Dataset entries
★ ★ ★ ★

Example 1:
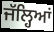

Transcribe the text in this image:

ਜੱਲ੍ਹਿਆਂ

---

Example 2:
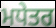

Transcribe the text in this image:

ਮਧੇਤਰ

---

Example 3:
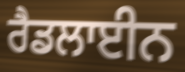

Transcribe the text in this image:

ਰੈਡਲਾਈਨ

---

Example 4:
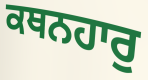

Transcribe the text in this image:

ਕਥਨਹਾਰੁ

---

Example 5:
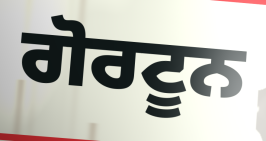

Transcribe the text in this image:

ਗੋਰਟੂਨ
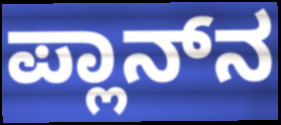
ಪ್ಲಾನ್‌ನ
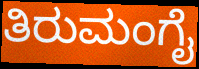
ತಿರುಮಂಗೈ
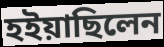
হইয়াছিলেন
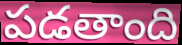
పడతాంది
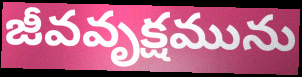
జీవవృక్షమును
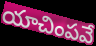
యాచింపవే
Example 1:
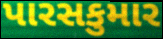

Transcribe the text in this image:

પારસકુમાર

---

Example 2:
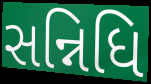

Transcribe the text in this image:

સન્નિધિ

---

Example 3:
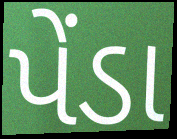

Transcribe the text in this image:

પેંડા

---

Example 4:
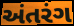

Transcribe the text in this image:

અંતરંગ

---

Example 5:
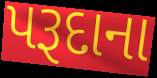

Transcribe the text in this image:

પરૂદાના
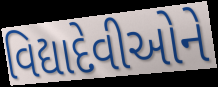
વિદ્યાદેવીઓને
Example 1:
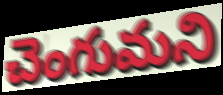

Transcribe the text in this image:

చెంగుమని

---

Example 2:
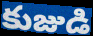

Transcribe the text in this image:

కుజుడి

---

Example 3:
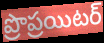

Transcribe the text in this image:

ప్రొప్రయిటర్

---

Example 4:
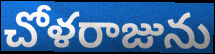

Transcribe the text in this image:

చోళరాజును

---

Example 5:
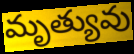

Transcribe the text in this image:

★ ★ ★ ★

Work item: Word for word, restate all of the records. Exclude the pictures.

Expected output:
Example 1:

Transcribe the text in this image:

ਜੱਲ੍ਹਿਆਂ

---

Example 2:

Transcribe the text in this image:

ਮਧੇਤਰ

---

Example 3:

Transcribe the text in this image:

ਰੈਡਲਾਈਨ

---

Example 4:

Transcribe the text in this image:

ਕਥਨਹਾਰੁ

---

Example 5:

Transcribe the text in this image:

ਗੋਰਟੂਨ
ಪ್ಲಾನ್‌ನ
ತಿರುಮಂಗೈ
হইয়াছিলেন
పడతాంది
జీవవృక్షమును
యాచింపవే
Example 1:

Transcribe the text in this image:

પારસકુમાર

---

Example 2:

Transcribe the text in this image:

સન્નિધિ

---

Example 3:

Transcribe the text in this image:

પેંડા

---

Example 4:

Transcribe the text in this image:

અંતરંગ

---

Example 5:

Transcribe the text in this image:

પરૂદાના
વિદ્યાદેવીઓને
Example 1:

Transcribe the text in this image:

చెంగుమని

---

Example 2:

Transcribe the text in this image:

కుజుడి

---

Example 3:

Transcribe the text in this image:

ప్రొప్రయిటర్

---

Example 4:

Transcribe the text in this image:

చోళరాజును

---

Example 5:

Transcribe the text in this image:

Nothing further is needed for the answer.